A pandemia do Covid-19 representa uma lente de aumento
Pandemia:
lente de aumento para o Brasil real
Uma expressiva fatia da população
brasileira raramente mostra o rosto nos mais diferentes meios de comunicação
social. E quando porventura isso ocorre, tanto na imprensa escrita quanto na
TV, rádio ou Internet, ela aparece tímida, com cara de intrusa, sempre relegada
a uma espécie de rodapé nas páginas policiais ou no caderno cotidiano de
catástrofes. São os excluídos do
mercado de trabalho, ou nele perversamente incluídos nos serviços pesados,
sujos, perigosos e mal remunerados; são os invisíveis
que, em lugar de morar, “se escondem” nos grotões longínquos do sertão ou nos
porões sórdidos e periferias segregadas das grandes cidades; são os descartáveis, chamados ao palco da
história apenas para fazer, desfazer e refazer o cenário para os atores
sociais, e depois desaparecerem na multidão dos errantes sem pátria.
A pandemia do Covid-19 representa
uma lente de aumento sobre essa face oculta e anônima que o Brasil praticamente
desconhece.
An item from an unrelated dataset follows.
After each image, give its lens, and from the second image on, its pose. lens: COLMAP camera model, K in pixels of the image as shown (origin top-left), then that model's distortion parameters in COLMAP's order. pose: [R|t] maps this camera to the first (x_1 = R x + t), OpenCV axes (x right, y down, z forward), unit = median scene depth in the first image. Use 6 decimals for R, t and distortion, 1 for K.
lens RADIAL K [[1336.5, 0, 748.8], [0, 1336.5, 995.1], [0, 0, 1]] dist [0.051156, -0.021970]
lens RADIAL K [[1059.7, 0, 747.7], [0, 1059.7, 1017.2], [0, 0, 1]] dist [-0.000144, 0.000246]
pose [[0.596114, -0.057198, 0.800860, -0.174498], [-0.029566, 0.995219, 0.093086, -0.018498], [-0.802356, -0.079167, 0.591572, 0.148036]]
Ou que, mesmo circulando debaixo do nariz das multidões atarefadas,
estas últimas fazem questão de ignorar, como se se tratasse de “cidadãos de
segunda categoria”, às vezes sequer com o CPF em ordem. O famigerado “auxílio
emergencial” por causa do flagelo, de apenas seiscentos reais, os arrancou dos
esconderijos e os trouxe à luz nua e crua do dia. Enfileirou-os na porta da
Caixa Econômica Federal, mostrando ao vivo suas feridas envelhecidas e mal
cicatrizadas, suas chagas centenárias passadas de pai para filho, e suas
dívidas impagáveis devido ao acúmulo de indiferença e desinteresse por parte
dos poderes públicos. Desconhecidos e esquecidos e por séculos!
A crise sanitária vira do avesso
o tecido social, revelando um Brasil que o Brasil oficial esconde nos
subterrâneos da sociedade, como quem se acostumou a limpar a casa jogando o
lixo para debaixo do tapete. Soprando com força e fúria, os ventos da
tempestade entraram por baixo das portadas cerradas, subverteram a ordem das
coisas e das pessoas e, em plena sala de visitas, instalaram os excluídos, os
invisíveis, os descartáveis. Agora, eles desfilam pelas ruas e praças, invadem
as primeiras páginas dos jornais, tornam-se manchete nas telas e telinhas,
obtêm alguns minutos de visibilidade através de microfones, câmaras e
holofotes.
Meio que perplexos e atordoados,
os cidadãos de bem (ou de bens?) descobrem que eles têm um nome e sobrenome, um
rosto e um endereço fixo ou móvel, uma família que por vezes disputa
centímetros quadrados de espaços exíguos e insalubres!... Descobrem que, em
grande maioria, estão desempregados ou subempregados, num vaivém sem fim em
busca de parcos e pequenos “bicos”!.... Descobrem que são trabalhadores e
trabalhadoras, chamados informais, sem carteira assinada, sem qualquer tipo de
segurança sanitária!.... Descobrem que eles formam o elo mais fraco da corrente
social!.... E descobrem, enfim, que quando se rompe o elo mais frágil, toda
corrente torna-se debilitada e corre risco de colapsar.
Desdobram-se então, por toda
parte, os gestos e iniciativas de solidariedade. Pessoas, grupos, comunidades, igrejas,
instituições, empresas, etc. passam a recolher fundos e alimentos para
redistribuí-los aos famintos. As migalhas caem da mesa do rico avarento para as
mãos dos inumeráveis Lázaros. Mas a caridade, sempre bem-vinda, tem seus
limites. Importa não mexer na estrutura político-econômica cujo motor é o lucro
contínuo e a acumulação de capital. Ajudar sim, quando a fome chega tão perto
dos olhos e do coração. Mas nem pensar em redistribuição de renda. A riqueza
segue extremamente concentradas no pico da pirâmide socioeconômica, enquanto
nos andares de baixo prossegue a pobreza e a exclusão social. A injustiça, a
assimetria e o desequilíbrio entre os vários extratos da população permanecem
intocáveis.
Diante desse quadro, o grande
desafio é transformar a caridade momentânea em programa permanente de mudança e
reestruturação social, econômica, política e cultural. Um caminho para a
construção de uma sociedade justa e fraterna, digna e solidária. Só assim
poder-se-á caminhar para o desenvolvimento e a paz.